Protein Sciences Corporation
- Company type: Private
- Industry: Biotechnology
- Headquarters: Meriden, Connecticut, USA
- Products: Vaccines, biopharmaceuticals
- Owner: Sanofi (since 2017)
- Website: Official website

= Protein Sciences =

Pharmaceutical company in Connecticut, United States

Protein Sciences Corporation is a biotech company based in Meriden, Connecticut. The company develops and produces vaccines and biopharmaceuticals for use against influenza and other diseases. In 2017, the company was acquired by Sanofi for $750 million.

==Vaccines==
Protein Sciences has developed a novel method for vaccine production, using a genetically modified baculovirus that is allowed to reproduce in insect cells. This method reduces the lead time for vaccine production to six to eight weeks, considerably shorter than the conventional, egg-based, method.
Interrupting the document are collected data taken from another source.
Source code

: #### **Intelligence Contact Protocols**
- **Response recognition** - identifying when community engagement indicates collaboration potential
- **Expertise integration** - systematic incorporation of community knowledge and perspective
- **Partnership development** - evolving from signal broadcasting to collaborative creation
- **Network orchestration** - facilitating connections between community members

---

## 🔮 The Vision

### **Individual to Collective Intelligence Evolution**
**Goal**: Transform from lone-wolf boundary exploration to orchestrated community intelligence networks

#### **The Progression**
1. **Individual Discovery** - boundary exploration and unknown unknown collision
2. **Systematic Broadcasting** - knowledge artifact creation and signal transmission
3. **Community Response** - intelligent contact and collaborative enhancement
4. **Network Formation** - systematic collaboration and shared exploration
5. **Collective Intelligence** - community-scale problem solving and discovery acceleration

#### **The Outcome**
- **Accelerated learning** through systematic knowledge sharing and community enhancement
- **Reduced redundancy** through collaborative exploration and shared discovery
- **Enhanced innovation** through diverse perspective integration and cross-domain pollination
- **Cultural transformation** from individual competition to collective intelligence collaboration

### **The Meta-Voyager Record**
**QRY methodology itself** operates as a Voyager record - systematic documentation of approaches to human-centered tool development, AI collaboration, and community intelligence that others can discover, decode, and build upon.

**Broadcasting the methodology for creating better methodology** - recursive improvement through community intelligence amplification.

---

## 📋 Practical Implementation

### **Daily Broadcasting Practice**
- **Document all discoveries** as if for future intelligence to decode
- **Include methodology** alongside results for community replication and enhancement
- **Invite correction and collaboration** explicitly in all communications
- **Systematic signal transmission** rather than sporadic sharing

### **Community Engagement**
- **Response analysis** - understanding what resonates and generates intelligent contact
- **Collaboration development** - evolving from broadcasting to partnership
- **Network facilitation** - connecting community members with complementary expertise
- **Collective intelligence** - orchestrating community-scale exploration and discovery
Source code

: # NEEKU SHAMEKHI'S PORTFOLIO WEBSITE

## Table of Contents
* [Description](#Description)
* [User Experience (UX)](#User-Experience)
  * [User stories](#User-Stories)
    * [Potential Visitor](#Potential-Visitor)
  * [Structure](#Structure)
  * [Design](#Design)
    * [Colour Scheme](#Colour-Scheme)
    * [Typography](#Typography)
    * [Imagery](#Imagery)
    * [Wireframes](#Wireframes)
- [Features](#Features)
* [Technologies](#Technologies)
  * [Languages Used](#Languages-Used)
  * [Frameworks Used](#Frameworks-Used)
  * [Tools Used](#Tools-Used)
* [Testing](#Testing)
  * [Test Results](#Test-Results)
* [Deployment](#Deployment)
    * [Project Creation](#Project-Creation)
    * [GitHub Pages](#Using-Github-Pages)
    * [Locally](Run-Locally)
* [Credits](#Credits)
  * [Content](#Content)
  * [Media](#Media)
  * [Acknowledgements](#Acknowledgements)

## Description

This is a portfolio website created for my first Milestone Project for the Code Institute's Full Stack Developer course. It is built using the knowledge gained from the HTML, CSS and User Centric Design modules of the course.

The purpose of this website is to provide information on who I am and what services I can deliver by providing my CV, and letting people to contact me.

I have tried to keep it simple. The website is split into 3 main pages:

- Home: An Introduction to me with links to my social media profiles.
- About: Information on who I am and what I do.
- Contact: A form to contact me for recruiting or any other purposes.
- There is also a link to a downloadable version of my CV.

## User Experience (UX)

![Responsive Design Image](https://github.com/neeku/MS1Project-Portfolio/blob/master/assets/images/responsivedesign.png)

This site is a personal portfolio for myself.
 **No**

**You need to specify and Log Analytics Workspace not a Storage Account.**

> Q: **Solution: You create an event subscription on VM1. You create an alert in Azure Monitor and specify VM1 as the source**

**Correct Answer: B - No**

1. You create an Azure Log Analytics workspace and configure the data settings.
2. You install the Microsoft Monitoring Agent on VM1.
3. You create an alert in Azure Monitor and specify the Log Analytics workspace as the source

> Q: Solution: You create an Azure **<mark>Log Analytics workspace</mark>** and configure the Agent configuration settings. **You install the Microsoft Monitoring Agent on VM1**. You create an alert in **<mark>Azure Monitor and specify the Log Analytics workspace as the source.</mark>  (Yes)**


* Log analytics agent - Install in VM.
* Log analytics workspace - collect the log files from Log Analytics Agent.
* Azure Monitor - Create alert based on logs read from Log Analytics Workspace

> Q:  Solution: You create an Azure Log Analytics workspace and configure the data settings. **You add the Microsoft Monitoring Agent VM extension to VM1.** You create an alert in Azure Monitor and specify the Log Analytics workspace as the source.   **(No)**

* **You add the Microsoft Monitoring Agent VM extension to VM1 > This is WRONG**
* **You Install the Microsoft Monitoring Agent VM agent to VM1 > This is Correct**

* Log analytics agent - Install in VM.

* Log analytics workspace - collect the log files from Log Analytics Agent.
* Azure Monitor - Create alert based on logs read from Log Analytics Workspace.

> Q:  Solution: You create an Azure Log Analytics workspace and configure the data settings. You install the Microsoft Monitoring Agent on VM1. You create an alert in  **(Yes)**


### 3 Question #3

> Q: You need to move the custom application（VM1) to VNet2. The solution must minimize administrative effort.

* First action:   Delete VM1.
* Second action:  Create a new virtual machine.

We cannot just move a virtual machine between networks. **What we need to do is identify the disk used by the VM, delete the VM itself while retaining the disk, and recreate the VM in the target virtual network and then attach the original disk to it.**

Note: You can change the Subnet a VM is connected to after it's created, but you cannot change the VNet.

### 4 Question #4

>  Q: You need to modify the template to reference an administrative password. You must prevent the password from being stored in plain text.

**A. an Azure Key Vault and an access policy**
The company has applied for a Biologic License Application with the U.S. Food and Drug Administration (FDA) for Flublok, their seasonal influenza vaccine. On Jan 17, 2013, Protein Sciences announced that the U.S. Food and Drug Administration had approved Flublok influenza vaccine for use in people 18–49 years old. Since then, Flublok's age indication has been expanded to all adults 18 and older as of October 29, 2014. Flublok is currently available.